The implant-supported metal-acrylic resin complete fixed dental prosthesis, originally referred to as a hybrid prosthesis, was introduced to address the problems caused by unstable and uncomfortable mandibular dentures. The primary factor that determines the restoration type is the amount of intra-arch space. In addition, other patient-relevant clinical parameters such as lip support, high maxillary lip line during smiling, a low mandibular lip line during speech or the patient’s greater aesthetic demands should be evaluated.
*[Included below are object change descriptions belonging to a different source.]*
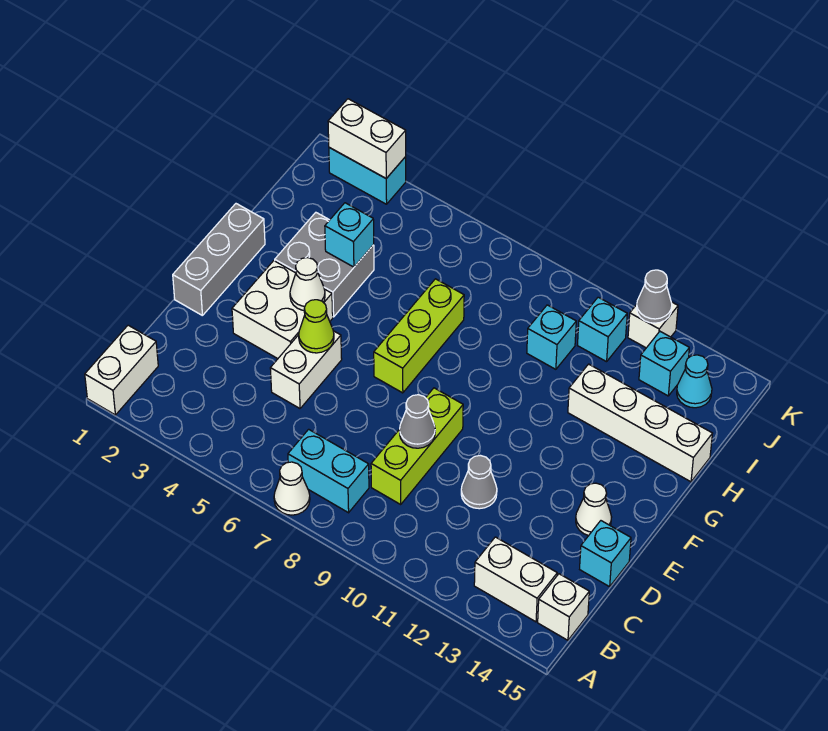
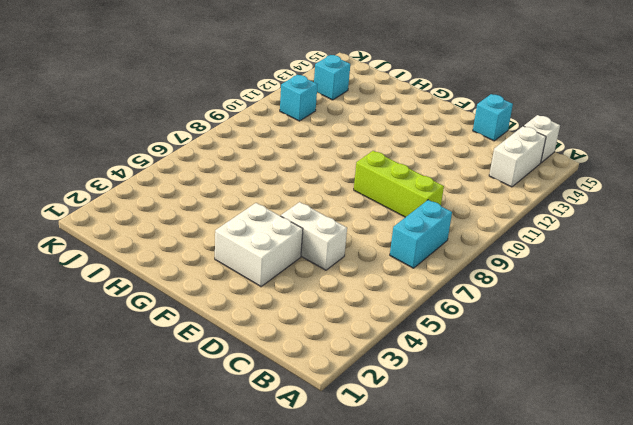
none -> white 1x2 brick [85,325,158,415]
none -> white 1x1 cone [274,462,310,515]
none -> grey 1x1 cone [461,456,497,509]

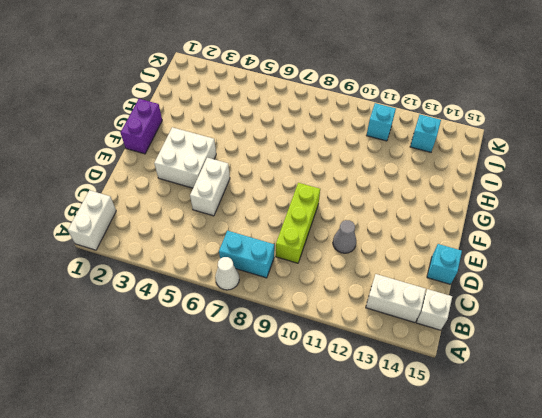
purple 1x2 brick [121,99,162,154] -> grey 1x3 brick [173,204,265,316]
none -> white 1x1 cone [576,483,611,536]
none -> lime 1x3 brick [374,279,464,393]
none -> grey 2x2 brick [275,213,374,317]

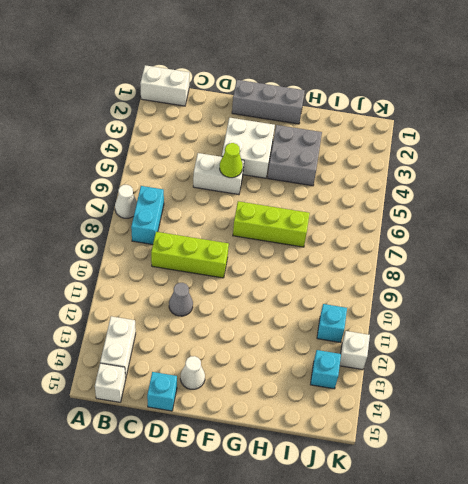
none -> white 1x4 brick [568,364,712,482]
none -> cyan 1x1 brick [527,305,576,369]
none -> cyan 1x1 cone [677,355,712,408]

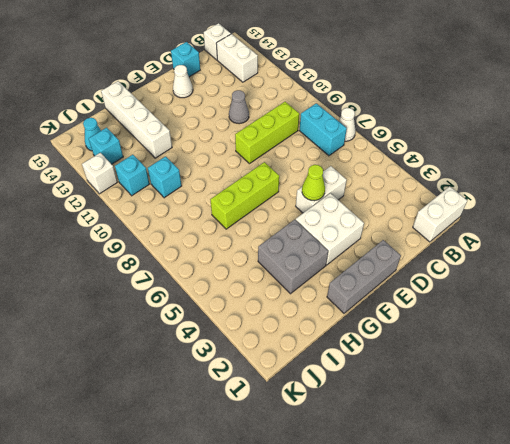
none -> cyan 1x2 brick [329,148,406,204]
none -> grey 1x1 cone [400,395,435,448]
none -> white 1x1 cone [290,258,325,310]

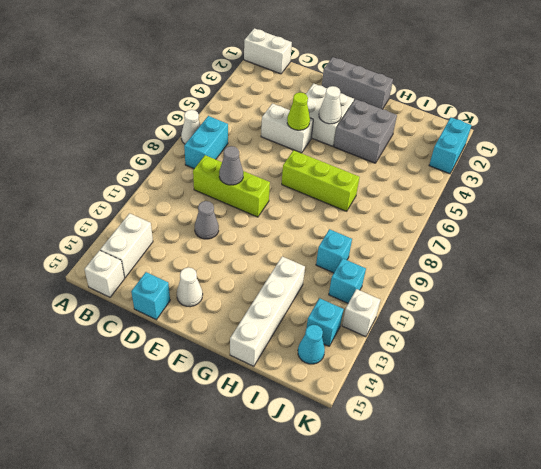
none -> cyan 1x1 brick [325,203,374,267]
none -> white 1x2 brick [328,99,406,178]
none -> grey 1x1 cone [637,270,672,323]

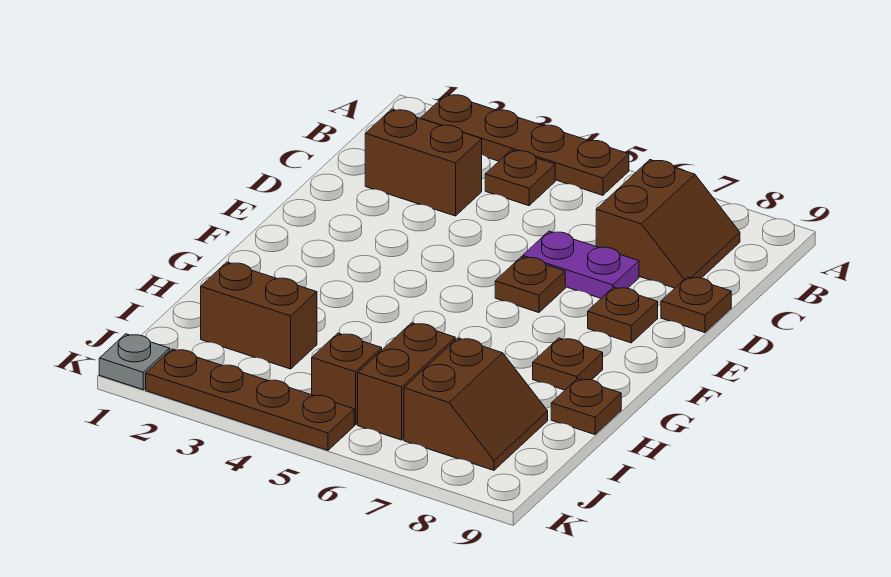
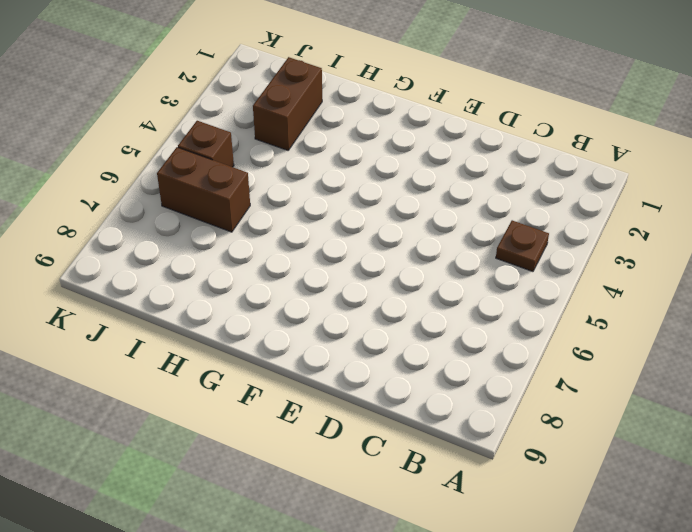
none -> brown 1x4 plate [421,94,629,195]
none -> brown 2x2 slope [596,160,740,288]
none -> brown 1x2 brick [365,109,482,216]

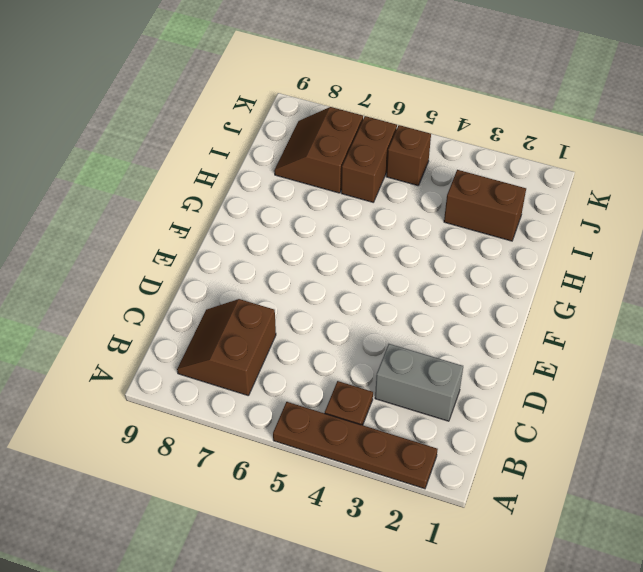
grey 1x2 brick [375,344,463,421] -> brown 1x2 brick [365,109,482,216]
none -> purple 1x2 plate [523,231,639,298]
none -> brown 1x1 plate [661,277,731,333]
none -> brown 1x1 plate [495,257,565,312]

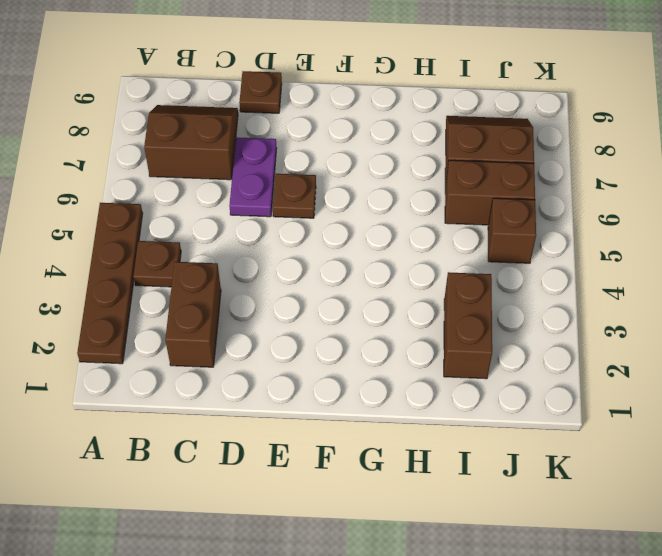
none -> brown 1x1 plate [588,287,658,343]
none -> brown 1x1 plate [533,338,603,390]
none -> brown 1x1 plate [551,379,621,435]

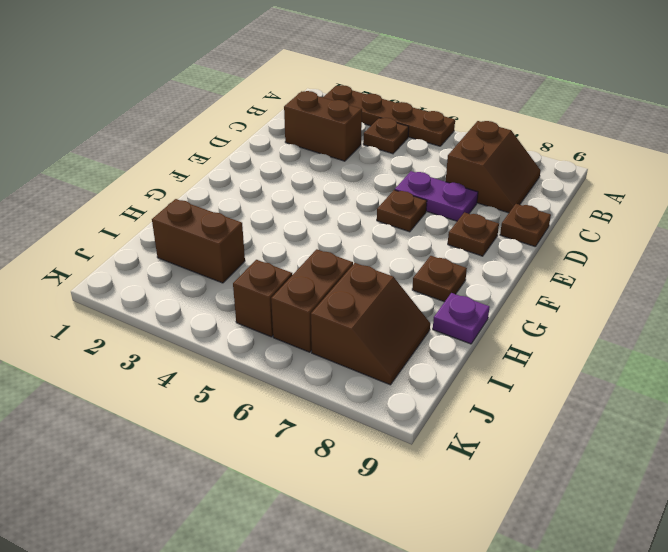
purple 1x1 plate [433,293,490,344] -> brown 1x1 plate [551,379,621,435]
none -> grey 1x1 plate [99,334,170,390]
none -> brown 1x4 plate [146,349,354,450]

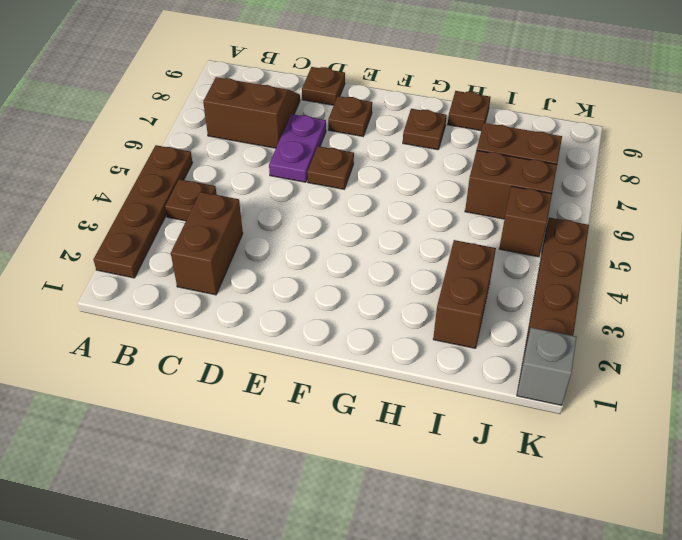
grey 1x1 brick [517,327,577,405] -> grey 1x1 plate [99,334,170,390]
An alternative to the traditional porcelain–metal fixed prosthesis is a hybrid restoration. This restoration design uses a smaller metal framework, with denture teeth and acrylic to join these elements together. This restoration is less expensive to fabricate and is highly aesthetic because of the premade denture teeth and acrylic pink soft tissue replacements. In addition, the intermediary acrylic between the denture teeth and framework may reduce the impact force of dynamic occlusal loads. The hybrid prosthesis is easier to repair in the case of porcelain fracture because the denture tooth may be replaced with less risk than adding porcelain to a traditional porcelain–metal restoration. The reduced metal framework compared with a porcelain-to-metal fixed prosthesis exhibits fewer dimensional changes and may more accurately fit. This type of fixed prosthesis is often indicated for implant restorations with a large crown height space. A hybrid restoration may use porcelain denture teeth, surrounded by acrylic, which binds to a metal substructure. The damping effect of acrylic to decrease the impact force is still present, yet the risk of occlusal porcelain fracture is reduced. This construction is also easier to repair if the fracture does occur long term.
(Carl E. Misch, The completely edentulous mandible: Treatment Plans for fixed restorations, Dental implant prosthetics, 2nd edition, Elsevier-Mosby, 2014)
Minimum 15 mm from the bone to the occlusal plane is required. When less than this dimension is available, metal ceramics or CreoZ is suggested.